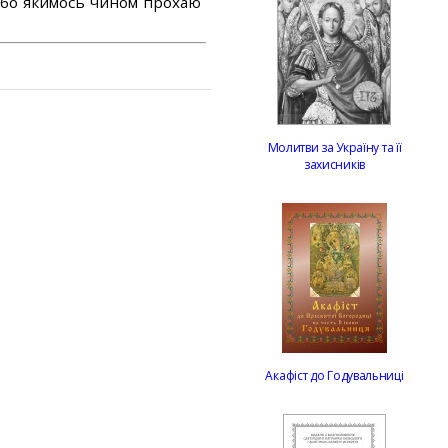
або якимось чином прохаю
Молитви за Україну та її
захисників
Акафіст до Годувальниці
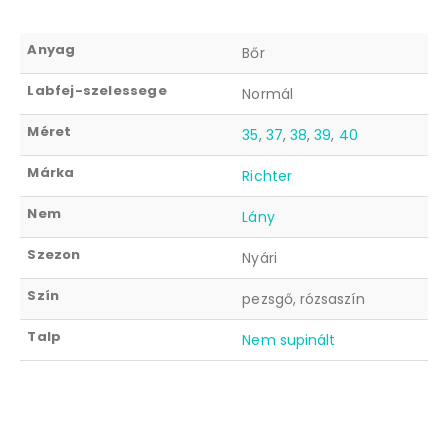
Anyag
Bőr
Labfej-szelessege
Normál
Méret
35
,
37
,
38
,
39
,
40
Márka
Richter
Nem
Lány
Szezon
Nyári
Szín
pezsgő, rózsaszín
Talp
Nem supinált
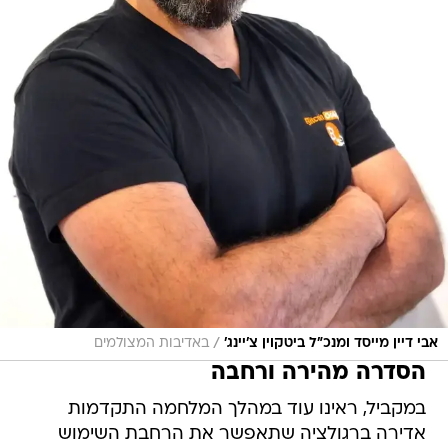
/
אבי דיין מייסד ומנכ"ל ביטקוין צ'יינג'
באדיבות המצולמים
הסדרה מהירה ורחבה
במקביל, ראינו עוד במהלך המלחמה התקדמות
אדירה ברגולציה שתאפשר את הרחבת השימוש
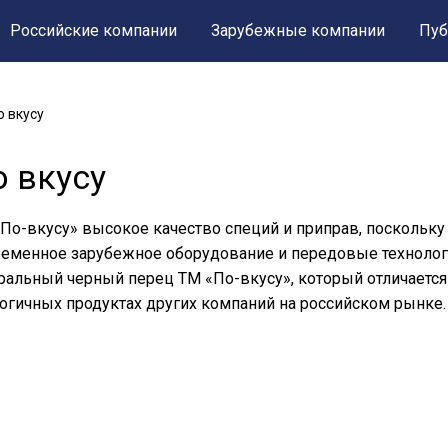
Российские компании
Зарубежные компании
Пуб
о вкусу
о вкусу
По-вкусу» высокое качество специй и приправ, поскольку
еменное зарубежное оборудование и передовые технологи
ральный черный перец ТМ «По-вкусу», который отличаетс
огичных продуктах других компаний на российском рынке.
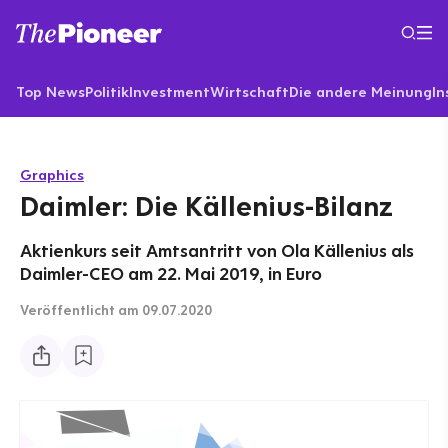
Top News
Politik
Investment
Wirtschaft
Die andere Meinung
In
Graphics
Daimler: Die Källenius-Bilanz
Aktienkurs seit Amtsantritt von Ola Källenius als
Daimler-CEO am 22. Mai 2019, in Euro
Veröffentlicht
am 09.07.2020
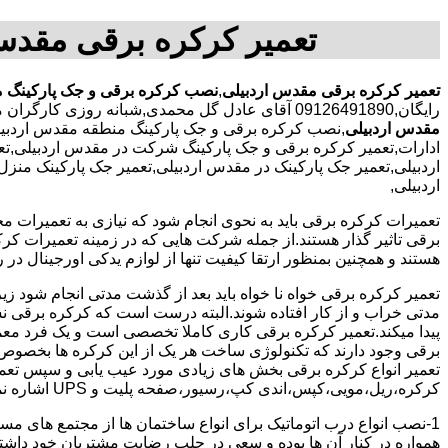
تعمیر کرکره برقی مقدس
تعمیر کرکره برقی مقدس اردبیلی
,
نصب کرکره برقی و جک پارکینگ م
رایگان,09126491890 آقای عادل گل محمدی,شبانه روزی کارگران مجرب,تعمیر کرکره برقی محدوده مقدس اردبیلی,
مقدس اردبیلی
,نصب کرکره برقی و جک پارکینگ منطقه مقدس اردبیل
ادارات,تعمیر کرکره برقی و جک پارکینگ شرکت در مقدس اردبیلی,تعمی
اردبیلی,تعمیر جک پارکینک در مقدس اردبیلی,تعمیر جک پارکینک منز
اردبیلی,
تعمیرات کرکره برقی باید به نحوی انجام شود که نیازی به تعمیرات م
برقی تاثیر گذار هستند.از جمله شرکت هایی که در زمینه تعمیرات کرکر
هستند و همچنین بمنظور ارتقا کیفیت تنها از لوازم یدکی اورجینال در ر
تعمیر کرکره برقی خواه نا خواه باید بعد از گذشت مدتی انجام شود
مدتی خراب و از کار افتاده شوند.البته درست است که کرکره برقی نسبت
پیدا میکند.تعمیر کرکره برقی کاری کاملا تخصصی است و یک فرد معمولی
برقی وجود دارند که تکنولوژی ساخت هر یک از این کرکره ها بخصوص 
تعمیر انواع کرکره برقی بخش های زیادی مورد عیب یابی و سپس تعمیر
کرکره،ریل،مویی،کپس،اندی کپ،رسیور،صفحه پلیت و UPS اشاره نمود.
1-نصب انواع درب اتوماتیک برای انواع ساختمان ها از مجتمع های مسک
همواره در کنار آن ها بوده و سعی در جلب رضایت مشتریان خود داش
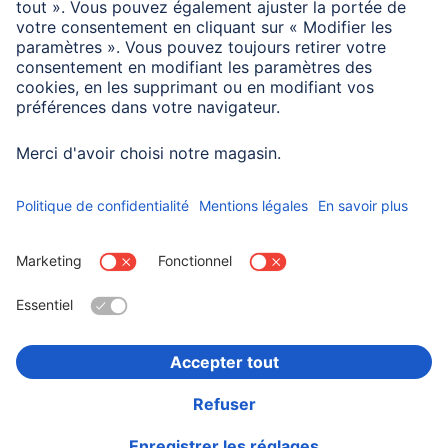
Taux de transfert de
10 Gbit/s
données max.
Choisissez un pays
Informations institutionnelles
Confidentialité et Securité
Conditions de garantie
Déclarations de conformité
Déclaration d'accessibilité
Rappels récents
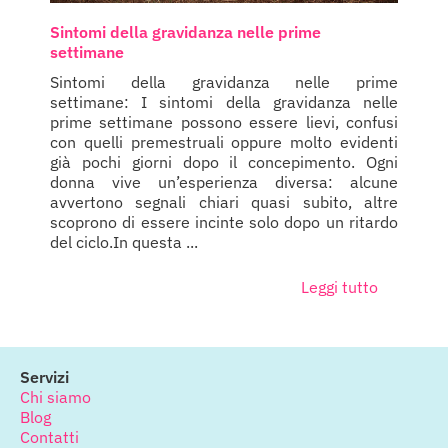
Sintomi della gravidanza nelle prime
settimane
Sintomi della gravidanza nelle prime
settimane: I sintomi della gravidanza nelle
prime settimane possono essere lievi, confusi
con quelli premestruali oppure molto evidenti
già pochi giorni dopo il concepimento. Ogni
donna vive un’esperienza diversa: alcune
avvertono segnali chiari quasi subito, altre
scoprono di essere incinte solo dopo un ritardo
del ciclo.In questa ...
Leggi tutto
Servizi
Chi siamo
Blog
Contatti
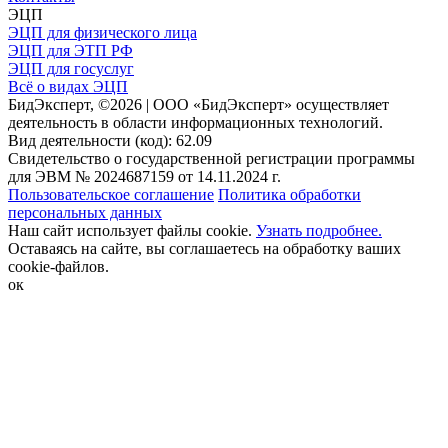
ЭЦП
ЭЦП для физического лица
ЭЦП для ЭТП РФ
ЭЦП для госуслуг
Всё о видах ЭЦП
БидЭксперт, ©2026 | ООО «БидЭксперт» осуществляет
деятельность в области информационных технологий.
Вид деятельности (код): 62.09
Свидетельство о государственной регистрации программы
для ЭВМ № 2024687159 от 14.11.2024 г.
Пользовательское соглашение
Политика обработки
персональных данных
Наш сайт использует файлы cookie.
Узнать подробнее.
Оставаясь на сайте, вы соглашаетесь на обработку ваших
cookie-файлов.
ок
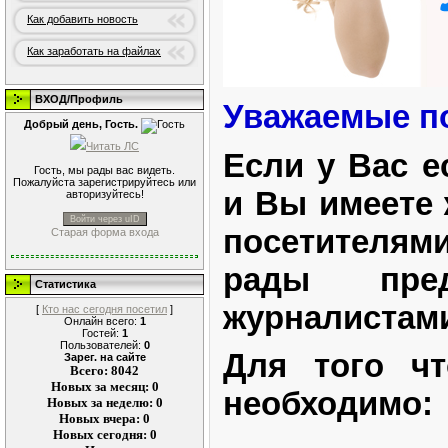
Как добавить новость
Как заработать на файлах
ВХОД/Профиль
Уважаемые п
Добрый день, Гость.
Читать ЛС
Если у Вас е
Гость, мы рады вас видеть.
Пожалуйста зарегистрируйтесь или
и Вы имеете 
авторизуйтесь!
Войти через uID
посетителя
Старая форма входа
рады пре
Статистика
журналистами
[
Кто нас сегодня посетил
]
Онлайн всего:
1
Гостей:
1
Пользователей:
0
Для того чт
Зарег. на сайте
Всего: 8042
Новых за месяц: 0
необходимо:
Новых за неделю: 0
Новых вчера: 0
Новых сегодня: 0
^^^^
To do → Your task is to repeat the opening line of the entries above and each line after it, ending with the line that has "ادارات,تعمیر کرکره برقی". Do not include the pictures.

Output of the task →
або якимось чином прохаю
Молитви за Україну та її
захисників
Акафіст до Годувальниці
Anyag
Bőr
Labfej-szelessege
Normál
Méret
35
,
37
,
38
,
39
,
40
Márka
Richter
Nem
Lány
Szezon
Nyári
Szín
pezsgő, rózsaszín
Talp
Nem supinált
/
אבי דיין מייסד ומנכ"ל ביטקוין צ'יינג'
באדיבות המצולמים
הסדרה מהירה ורחבה
במקביל, ראינו עוד במהלך המלחמה התקדמות
אדירה ברגולציה שתאפשר את הרחבת השימוש
Российские компании
Зарубежные компании
Пуб
о вкусу
о вкусу
По-вкусу» высокое качество специй и приправ, поскольку
еменное зарубежное оборудование и передовые технологи
ральный черный перец ТМ «По-вкусу», который отличаетс
огичных продуктах других компаний на российском рынке.
Top News
Politik
Investment
Wirtschaft
Die andere Meinung
In
Graphics
Daimler: Die Källenius-Bilanz
Aktienkurs seit Amtsantritt von Ola Källenius als
Daimler-CEO am 22. Mai 2019, in Euro
Veröffentlicht
am 09.07.2020
تعمیر کرکره برقی مقدس
تعمیر کرکره برقی مقدس اردبیلی
,
نصب کرکره برقی و جک پارکینگ م
رایگان,09126491890 آقای عادل گل محمدی,شبانه روزی کارگران مجرب,تعمیر کرکره برقی محدوده مقدس اردبیلی,
مقدس اردبیلی
,نصب کرکره برقی و جک پارکینگ منطقه مقدس اردبیل
ادارات,تعمیر کرکره برقی و جک پارکینگ شرکت در مقدس اردبیلی,تعمی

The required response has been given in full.